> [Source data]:
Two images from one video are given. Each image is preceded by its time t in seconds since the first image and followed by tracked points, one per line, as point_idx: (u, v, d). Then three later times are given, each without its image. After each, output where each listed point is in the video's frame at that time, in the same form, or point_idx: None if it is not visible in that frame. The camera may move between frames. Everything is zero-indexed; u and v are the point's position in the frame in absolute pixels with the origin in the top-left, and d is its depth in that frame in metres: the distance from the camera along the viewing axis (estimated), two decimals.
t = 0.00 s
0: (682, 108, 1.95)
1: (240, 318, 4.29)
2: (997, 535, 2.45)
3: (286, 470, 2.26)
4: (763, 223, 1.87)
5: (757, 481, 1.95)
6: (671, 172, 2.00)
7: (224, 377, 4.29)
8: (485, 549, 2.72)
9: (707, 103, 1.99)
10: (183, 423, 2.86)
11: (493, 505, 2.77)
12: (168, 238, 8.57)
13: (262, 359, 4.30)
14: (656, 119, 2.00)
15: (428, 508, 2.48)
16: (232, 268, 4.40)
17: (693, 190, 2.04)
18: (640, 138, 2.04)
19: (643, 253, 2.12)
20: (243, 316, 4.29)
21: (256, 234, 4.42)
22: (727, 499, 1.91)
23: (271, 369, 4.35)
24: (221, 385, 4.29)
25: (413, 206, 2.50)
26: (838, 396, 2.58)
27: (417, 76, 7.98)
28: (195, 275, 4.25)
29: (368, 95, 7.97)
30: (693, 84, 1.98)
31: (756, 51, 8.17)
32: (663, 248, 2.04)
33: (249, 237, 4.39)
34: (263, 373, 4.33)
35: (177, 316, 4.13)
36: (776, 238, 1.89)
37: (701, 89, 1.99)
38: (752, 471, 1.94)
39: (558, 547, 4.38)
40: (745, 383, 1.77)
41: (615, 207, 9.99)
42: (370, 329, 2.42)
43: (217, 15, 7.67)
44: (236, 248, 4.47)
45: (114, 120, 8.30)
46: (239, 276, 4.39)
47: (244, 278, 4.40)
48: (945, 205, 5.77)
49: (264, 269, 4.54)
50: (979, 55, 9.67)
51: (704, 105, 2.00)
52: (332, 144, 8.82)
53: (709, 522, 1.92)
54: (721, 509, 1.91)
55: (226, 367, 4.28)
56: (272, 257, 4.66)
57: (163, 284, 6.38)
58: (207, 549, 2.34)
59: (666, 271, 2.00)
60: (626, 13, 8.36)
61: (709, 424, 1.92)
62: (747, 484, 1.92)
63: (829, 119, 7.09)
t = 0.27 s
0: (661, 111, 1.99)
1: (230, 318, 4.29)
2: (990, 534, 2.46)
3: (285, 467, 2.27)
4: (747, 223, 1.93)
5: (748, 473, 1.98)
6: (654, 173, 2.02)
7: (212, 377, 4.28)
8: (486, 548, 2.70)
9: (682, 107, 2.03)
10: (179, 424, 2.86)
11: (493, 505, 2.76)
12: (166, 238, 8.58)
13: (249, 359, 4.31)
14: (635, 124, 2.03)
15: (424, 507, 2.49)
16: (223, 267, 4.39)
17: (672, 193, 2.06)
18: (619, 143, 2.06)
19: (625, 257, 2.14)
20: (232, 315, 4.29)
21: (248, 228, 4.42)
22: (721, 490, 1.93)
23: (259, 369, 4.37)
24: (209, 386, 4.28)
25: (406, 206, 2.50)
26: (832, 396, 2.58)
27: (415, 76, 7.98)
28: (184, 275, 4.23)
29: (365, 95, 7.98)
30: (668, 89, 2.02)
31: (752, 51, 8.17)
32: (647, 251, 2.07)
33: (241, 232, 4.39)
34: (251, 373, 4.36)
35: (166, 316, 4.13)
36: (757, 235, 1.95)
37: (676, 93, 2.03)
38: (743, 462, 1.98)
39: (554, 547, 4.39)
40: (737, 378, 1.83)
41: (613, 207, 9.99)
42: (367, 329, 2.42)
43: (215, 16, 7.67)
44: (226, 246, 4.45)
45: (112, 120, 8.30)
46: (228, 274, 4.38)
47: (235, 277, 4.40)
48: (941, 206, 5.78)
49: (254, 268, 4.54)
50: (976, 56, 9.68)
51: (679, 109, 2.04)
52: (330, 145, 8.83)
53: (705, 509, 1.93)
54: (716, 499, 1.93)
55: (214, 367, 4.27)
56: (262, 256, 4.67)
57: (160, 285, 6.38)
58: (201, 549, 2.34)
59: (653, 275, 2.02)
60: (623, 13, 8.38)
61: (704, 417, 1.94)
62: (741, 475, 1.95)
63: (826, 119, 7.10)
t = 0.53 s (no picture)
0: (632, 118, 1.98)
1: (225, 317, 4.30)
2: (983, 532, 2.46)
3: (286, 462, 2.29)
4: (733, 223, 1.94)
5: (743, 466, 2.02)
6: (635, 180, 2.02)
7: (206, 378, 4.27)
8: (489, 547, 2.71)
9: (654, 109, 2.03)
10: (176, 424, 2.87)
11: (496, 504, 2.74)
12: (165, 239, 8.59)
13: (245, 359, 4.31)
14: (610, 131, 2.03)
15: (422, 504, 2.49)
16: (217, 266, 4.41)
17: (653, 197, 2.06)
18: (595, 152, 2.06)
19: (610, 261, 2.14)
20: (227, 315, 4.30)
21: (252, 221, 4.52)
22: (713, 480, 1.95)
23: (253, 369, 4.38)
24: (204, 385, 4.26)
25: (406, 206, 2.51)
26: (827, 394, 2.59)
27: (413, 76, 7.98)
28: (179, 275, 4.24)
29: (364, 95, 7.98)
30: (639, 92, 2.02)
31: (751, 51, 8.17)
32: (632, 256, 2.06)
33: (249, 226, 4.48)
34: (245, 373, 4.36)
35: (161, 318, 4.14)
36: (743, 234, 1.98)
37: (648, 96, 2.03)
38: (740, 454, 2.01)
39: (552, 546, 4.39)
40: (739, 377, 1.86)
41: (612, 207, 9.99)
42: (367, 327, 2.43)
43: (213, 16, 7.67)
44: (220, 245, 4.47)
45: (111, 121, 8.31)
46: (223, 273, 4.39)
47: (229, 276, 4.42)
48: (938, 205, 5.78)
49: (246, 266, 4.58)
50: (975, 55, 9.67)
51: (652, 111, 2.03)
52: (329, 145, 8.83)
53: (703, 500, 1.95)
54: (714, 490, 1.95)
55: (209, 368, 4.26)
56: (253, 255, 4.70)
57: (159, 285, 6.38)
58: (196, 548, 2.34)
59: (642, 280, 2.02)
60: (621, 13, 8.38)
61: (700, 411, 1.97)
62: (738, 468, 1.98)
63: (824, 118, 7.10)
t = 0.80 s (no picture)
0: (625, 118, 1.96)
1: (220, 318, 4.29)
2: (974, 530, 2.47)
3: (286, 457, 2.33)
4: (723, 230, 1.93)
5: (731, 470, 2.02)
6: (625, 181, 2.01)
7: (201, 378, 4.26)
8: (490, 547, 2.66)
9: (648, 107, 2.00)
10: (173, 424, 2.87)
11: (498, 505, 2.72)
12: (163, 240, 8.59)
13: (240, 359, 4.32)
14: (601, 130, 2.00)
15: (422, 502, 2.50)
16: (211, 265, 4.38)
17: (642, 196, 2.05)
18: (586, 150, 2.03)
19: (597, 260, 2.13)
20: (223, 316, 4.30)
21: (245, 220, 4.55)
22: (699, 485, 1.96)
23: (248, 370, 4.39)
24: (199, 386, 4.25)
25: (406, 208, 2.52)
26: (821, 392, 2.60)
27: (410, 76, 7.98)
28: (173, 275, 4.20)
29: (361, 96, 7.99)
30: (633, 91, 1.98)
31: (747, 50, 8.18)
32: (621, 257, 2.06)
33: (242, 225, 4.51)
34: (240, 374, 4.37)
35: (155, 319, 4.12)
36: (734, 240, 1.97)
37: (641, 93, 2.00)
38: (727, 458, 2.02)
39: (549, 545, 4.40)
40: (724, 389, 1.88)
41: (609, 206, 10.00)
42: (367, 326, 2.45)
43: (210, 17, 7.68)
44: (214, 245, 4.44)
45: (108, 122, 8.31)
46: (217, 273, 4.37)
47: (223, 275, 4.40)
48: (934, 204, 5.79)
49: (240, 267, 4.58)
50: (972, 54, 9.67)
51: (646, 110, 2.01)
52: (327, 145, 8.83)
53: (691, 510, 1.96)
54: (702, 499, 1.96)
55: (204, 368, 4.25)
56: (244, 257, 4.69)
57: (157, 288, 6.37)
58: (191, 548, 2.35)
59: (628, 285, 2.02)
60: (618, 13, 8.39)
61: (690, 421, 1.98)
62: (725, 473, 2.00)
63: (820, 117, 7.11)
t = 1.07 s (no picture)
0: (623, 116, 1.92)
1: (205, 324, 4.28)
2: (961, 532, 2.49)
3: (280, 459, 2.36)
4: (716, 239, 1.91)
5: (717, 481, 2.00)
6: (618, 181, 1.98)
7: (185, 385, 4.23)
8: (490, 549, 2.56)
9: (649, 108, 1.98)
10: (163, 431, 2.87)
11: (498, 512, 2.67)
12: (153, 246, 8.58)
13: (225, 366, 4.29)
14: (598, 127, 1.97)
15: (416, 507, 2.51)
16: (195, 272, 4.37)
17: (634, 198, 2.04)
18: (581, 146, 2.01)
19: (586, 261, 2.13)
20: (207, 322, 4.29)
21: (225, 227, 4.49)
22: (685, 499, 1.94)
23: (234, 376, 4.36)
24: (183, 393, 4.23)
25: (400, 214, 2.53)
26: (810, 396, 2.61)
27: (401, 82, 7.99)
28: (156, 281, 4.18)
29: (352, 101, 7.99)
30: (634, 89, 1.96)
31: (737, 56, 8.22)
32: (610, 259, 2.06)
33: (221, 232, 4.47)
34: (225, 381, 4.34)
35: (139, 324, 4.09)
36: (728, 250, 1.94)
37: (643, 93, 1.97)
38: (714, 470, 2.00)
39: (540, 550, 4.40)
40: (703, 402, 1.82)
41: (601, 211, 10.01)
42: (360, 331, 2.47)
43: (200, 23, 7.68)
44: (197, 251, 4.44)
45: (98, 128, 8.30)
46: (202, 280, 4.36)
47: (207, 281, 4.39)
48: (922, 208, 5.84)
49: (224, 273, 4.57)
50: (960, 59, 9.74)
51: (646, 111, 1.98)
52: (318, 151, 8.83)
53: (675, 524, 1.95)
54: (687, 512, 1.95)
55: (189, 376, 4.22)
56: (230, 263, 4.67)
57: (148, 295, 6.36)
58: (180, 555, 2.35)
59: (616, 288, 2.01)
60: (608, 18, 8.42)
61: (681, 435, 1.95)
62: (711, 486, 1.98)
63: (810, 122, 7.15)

> [EXERCISE OBJECTIVE]: The lines above from the one containing "20: (243, 316, 4.29)" through the one containing "63: (826, 119, 7.10)" are to be set down exactly, and no others.

> [ANSWER FOR THIS EXERCISE]:
20: (243, 316, 4.29)
21: (256, 234, 4.42)
22: (727, 499, 1.91)
23: (271, 369, 4.35)
24: (221, 385, 4.29)
25: (413, 206, 2.50)
26: (838, 396, 2.58)
27: (417, 76, 7.98)
28: (195, 275, 4.25)
29: (368, 95, 7.97)
30: (693, 84, 1.98)
31: (756, 51, 8.17)
32: (663, 248, 2.04)
33: (249, 237, 4.39)
34: (263, 373, 4.33)
35: (177, 316, 4.13)
36: (776, 238, 1.89)
37: (701, 89, 1.99)
38: (752, 471, 1.94)
39: (558, 547, 4.38)
40: (745, 383, 1.77)
41: (615, 207, 9.99)
42: (370, 329, 2.42)
43: (217, 15, 7.67)
44: (236, 248, 4.47)
45: (114, 120, 8.30)
46: (239, 276, 4.39)
47: (244, 278, 4.40)
48: (945, 205, 5.77)
49: (264, 269, 4.54)
50: (979, 55, 9.67)
51: (704, 105, 2.00)
52: (332, 144, 8.82)
53: (709, 522, 1.92)
54: (721, 509, 1.91)
55: (226, 367, 4.28)
56: (272, 257, 4.66)
57: (163, 284, 6.38)
58: (207, 549, 2.34)
59: (666, 271, 2.00)
60: (626, 13, 8.36)
61: (709, 424, 1.92)
62: (747, 484, 1.92)
63: (829, 119, 7.09)
t = 0.27 s
0: (661, 111, 1.99)
1: (230, 318, 4.29)
2: (990, 534, 2.46)
3: (285, 467, 2.27)
4: (747, 223, 1.93)
5: (748, 473, 1.98)
6: (654, 173, 2.02)
7: (212, 377, 4.28)
8: (486, 548, 2.70)
9: (682, 107, 2.03)
10: (179, 424, 2.86)
11: (493, 505, 2.76)
12: (166, 238, 8.58)
13: (249, 359, 4.31)
14: (635, 124, 2.03)
15: (424, 507, 2.49)
16: (223, 267, 4.39)
17: (672, 193, 2.06)
18: (619, 143, 2.06)
19: (625, 257, 2.14)
20: (232, 315, 4.29)
21: (248, 228, 4.42)
22: (721, 490, 1.93)
23: (259, 369, 4.37)
24: (209, 386, 4.28)
25: (406, 206, 2.50)
26: (832, 396, 2.58)
27: (415, 76, 7.98)
28: (184, 275, 4.23)
29: (365, 95, 7.98)
30: (668, 89, 2.02)
31: (752, 51, 8.17)
32: (647, 251, 2.07)
33: (241, 232, 4.39)
34: (251, 373, 4.36)
35: (166, 316, 4.13)
36: (757, 235, 1.95)
37: (676, 93, 2.03)
38: (743, 462, 1.98)
39: (554, 547, 4.39)
40: (737, 378, 1.83)
41: (613, 207, 9.99)
42: (367, 329, 2.42)
43: (215, 16, 7.67)
44: (226, 246, 4.45)
45: (112, 120, 8.30)
46: (228, 274, 4.38)
47: (235, 277, 4.40)
48: (941, 206, 5.78)
49: (254, 268, 4.54)
50: (976, 56, 9.68)
51: (679, 109, 2.04)
52: (330, 145, 8.83)
53: (705, 509, 1.93)
54: (716, 499, 1.93)
55: (214, 367, 4.27)
56: (262, 256, 4.67)
57: (160, 285, 6.38)
58: (201, 549, 2.34)
59: (653, 275, 2.02)
60: (623, 13, 8.38)
61: (704, 417, 1.94)
62: (741, 475, 1.95)
63: (826, 119, 7.10)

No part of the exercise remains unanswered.